As part of its new mandate to back higher-budget films, the Danish Film Institute has awarded its largest-ever feature film production grant - DKK 16m ($2.4m) - to Ole Bornedal’s new film.
The World War II drama Shadows In My Eyes is about the real-life tragedy of 1945, when instead of bombing the Gestapo headquarters in Copenhagen, the Royal Air Force mistakenly hit the French school, killing several children and nuns.
Danish broadcaster TV2 and SF Studios are also backing the film with a total budget of $8.6m.
Jonas Allen and Peter Bose produce for Miso Film.
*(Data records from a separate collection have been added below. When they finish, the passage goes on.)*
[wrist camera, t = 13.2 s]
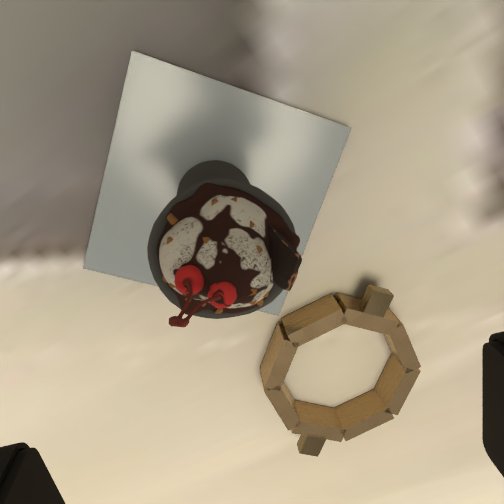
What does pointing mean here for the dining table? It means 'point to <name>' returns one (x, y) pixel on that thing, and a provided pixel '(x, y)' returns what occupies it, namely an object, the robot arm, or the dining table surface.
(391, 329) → the collar
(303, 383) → the dining table surface
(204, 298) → the sundae
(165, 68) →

The film will start shooting in late autumn for seven weeks, mostly in Prague with some work in Copenhagen.
SF will release in the Nordics, with a launch slated for autumn 2020.
The producers are currently in discussions with sales companies.
Bornedal said: “Shadows In My Eyes is about children. It’s seen through the eyes of children, from that perspective, and with the sense of wonder that children must observe a grotesque world around them. It’s the story of innocence versus machines. Of the child who falls victim to the horrors of coincidence.”
Bose added: “Shadows In My Eyes is an epic film with international potential, and we are proud that The Danish Film Institute has awarded it one of the biggest production grants to date.”
Yaba Holst, head of Nordic acquisitions at SF Studios, said: “Shadows In My Eyes is an irresistible, grand, epic film, which will touch large audiences. The real and true story, coupled with Bornedal’s engrossing and heartbreaking script, is sure to attract a lot of international interest in the film.”
Miso Film is a frequent collaborator with Bornedal, including on Small Town Killers, The Way to Mandalay and TV series 1864. Miso is currently producing season two of Netflix hit The Rain.
Under Denmark’s new Film Agreement, the DFI will support up to three higher-budgeted films per year.